Heterozygous mutations in the glucocerebrosidase gene (GBA) have been shown to be an important genetic risk factor for Parkinson\'s disease (PD) worldwide. However, the penetrance of GBA heterozygote for L444P, the common mutation for Asian population, is not known in older Chinese people.
To assess the conversion rate to PD in identified carriers of GBA L444P/R mutations in Chinese community-dwelling older adults.

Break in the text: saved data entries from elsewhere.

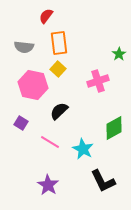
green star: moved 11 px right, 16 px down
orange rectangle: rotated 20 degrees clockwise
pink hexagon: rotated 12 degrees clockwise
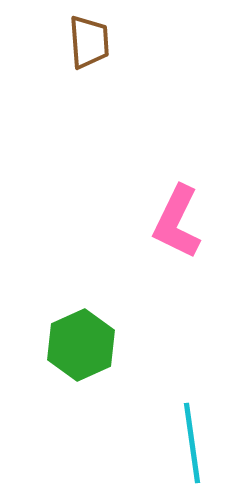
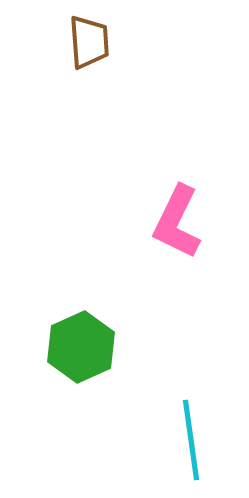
green hexagon: moved 2 px down
cyan line: moved 1 px left, 3 px up
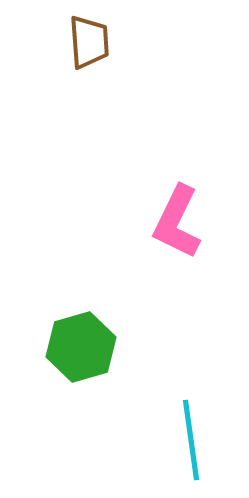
green hexagon: rotated 8 degrees clockwise
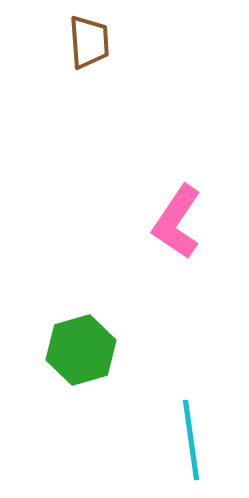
pink L-shape: rotated 8 degrees clockwise
green hexagon: moved 3 px down
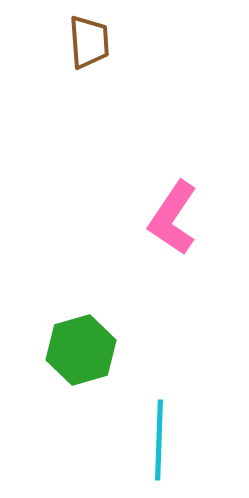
pink L-shape: moved 4 px left, 4 px up
cyan line: moved 32 px left; rotated 10 degrees clockwise
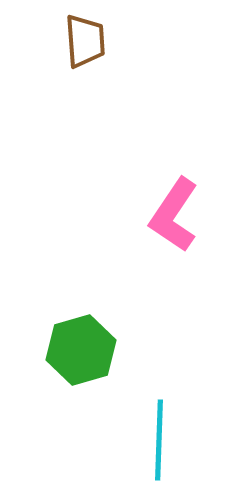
brown trapezoid: moved 4 px left, 1 px up
pink L-shape: moved 1 px right, 3 px up
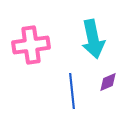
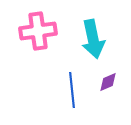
pink cross: moved 7 px right, 14 px up
blue line: moved 1 px up
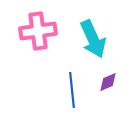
cyan arrow: rotated 12 degrees counterclockwise
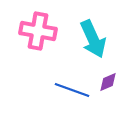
pink cross: rotated 18 degrees clockwise
blue line: rotated 64 degrees counterclockwise
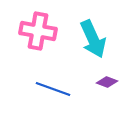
purple diamond: moved 1 px left; rotated 45 degrees clockwise
blue line: moved 19 px left, 1 px up
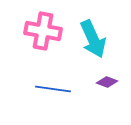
pink cross: moved 5 px right
blue line: rotated 12 degrees counterclockwise
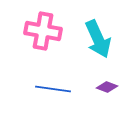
cyan arrow: moved 5 px right
purple diamond: moved 5 px down
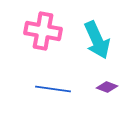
cyan arrow: moved 1 px left, 1 px down
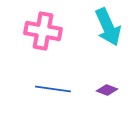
cyan arrow: moved 11 px right, 13 px up
purple diamond: moved 3 px down
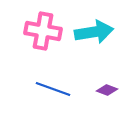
cyan arrow: moved 14 px left, 5 px down; rotated 75 degrees counterclockwise
blue line: rotated 12 degrees clockwise
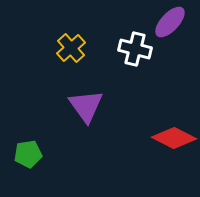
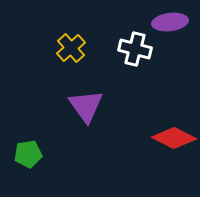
purple ellipse: rotated 40 degrees clockwise
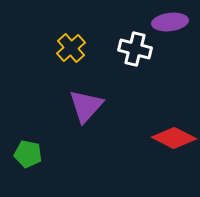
purple triangle: rotated 18 degrees clockwise
green pentagon: rotated 20 degrees clockwise
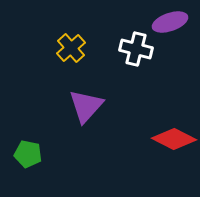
purple ellipse: rotated 12 degrees counterclockwise
white cross: moved 1 px right
red diamond: moved 1 px down
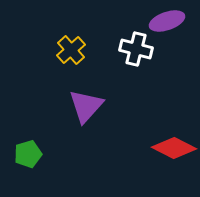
purple ellipse: moved 3 px left, 1 px up
yellow cross: moved 2 px down
red diamond: moved 9 px down
green pentagon: rotated 28 degrees counterclockwise
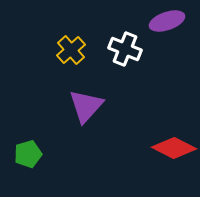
white cross: moved 11 px left; rotated 8 degrees clockwise
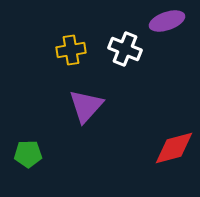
yellow cross: rotated 32 degrees clockwise
red diamond: rotated 42 degrees counterclockwise
green pentagon: rotated 16 degrees clockwise
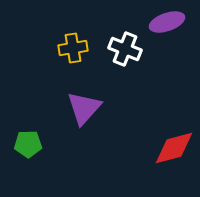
purple ellipse: moved 1 px down
yellow cross: moved 2 px right, 2 px up
purple triangle: moved 2 px left, 2 px down
green pentagon: moved 10 px up
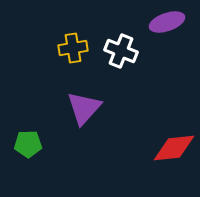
white cross: moved 4 px left, 2 px down
red diamond: rotated 9 degrees clockwise
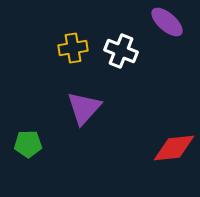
purple ellipse: rotated 60 degrees clockwise
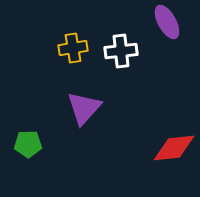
purple ellipse: rotated 20 degrees clockwise
white cross: rotated 28 degrees counterclockwise
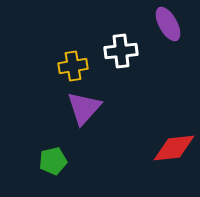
purple ellipse: moved 1 px right, 2 px down
yellow cross: moved 18 px down
green pentagon: moved 25 px right, 17 px down; rotated 12 degrees counterclockwise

The GBA gene was sequenced for mutations at position 444 in 8405 people older than 55 years who participated in the Beijing Longitudinal Study on Aging II cohort. Nine subjects were identified as heterozygous carriers of GBA L444P or L444R mutations at baseline and clinically followed up from 2009 to 2019 to investigate their PD conversion, motor and nonmotor symptoms, and change of vesicular monoamine transporter type 2 using tracer of [18 F]9-fluoropropyl-(+)-dihydrotetrabenazine (18 F-DTBZ, also known as 18 F-AV-133).
Eight heterozygous GBA L444P and 1 L444R mutation carriers were identified without PD at baseline, and none of them developed clinical parkinsonism after a 10-year follow-up.
Although GBA mutations may lead to an earlier onset PD, the majority of GBA L444P heterozygotes in older adults may not convert to PD. Further studies are warranted to identify factors that modify the risk of conversion. © 2020 International Parkinson and Movement Disorder Society.